Разработка и регистрация лекарственных средств

Sanofi и Lexicon Pharmaceuticals представили данные клинических исследований нового препарата для лечения диабета

Sanofi и Lexicon Pharmaceuticals представили данные клинических исследований нового препарата для лечения диабета

Lexicon Pharmaceuticals опубликовал данные клинических исследований 3 фазы сотаглифлозина (sotagliflozin), являющегося ингибитором SGLT1 и SGLT2 и применяемого для лечения диабета 1 типа у пациентов, получающих любую другую поддерживающую терапию инсулином. В исследовании были достигнуты первичные критерии оценки – в группе пациентов, получавших  сотаглифлозин 400 мг, результаты превосходили полученные в плацебо-группе у пациентов с A1C <7,0% на 24 неделе исследования, также не было зафиксировано случаев тяжелой гипогликемии и диабетического кетоацидоза (DKA) после рандомизации.

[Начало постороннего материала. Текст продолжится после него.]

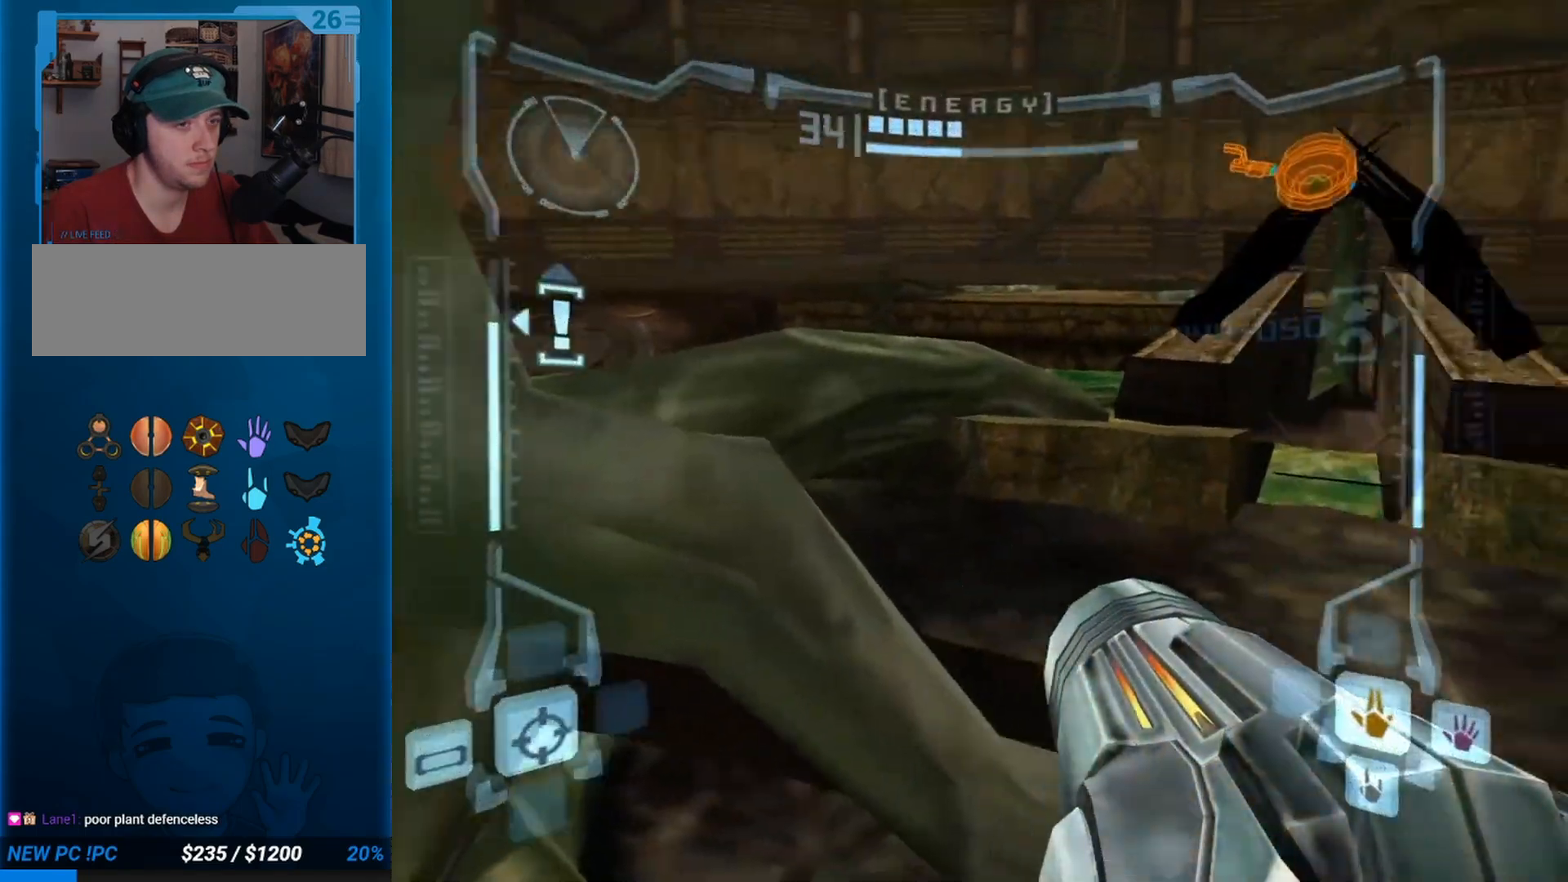
{"buttons": ["L1"], "left_stick": "up-left", "button_events": [[167, "R1", "up"], [217, "B", "down"], [267, "L1", "down"], [433, "B", "up"]]}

Сотаглифлозин в целом хорошо переносится пациентами в течение 24 недель лечения, при этом, частота возникновения связанных с приемом препарата нежелательных явлений (TEAEs), серьезных нежелательных явления (SAEs) и случаев отказа от лечения на фоне проявления нежелательных явлений схожа с показателями, зафиксированными в основном исследовании 3 фазы, включая случаи тяжелой гипогликемии у пациентов, получавших лечение, в сравнении с пациентами плацебо-группы за 24 недели исследования (2,4% в группе плацебо и 3,0% в группе, принимавшей сотаглифлозин 400 мг). В группе пациентов, принимавших сотаглифлозин 400 мг, было зафиксировано больше случаев DKA за 24 недели лечения (3,0% в сравнении с 0,6% в плацебо - группе).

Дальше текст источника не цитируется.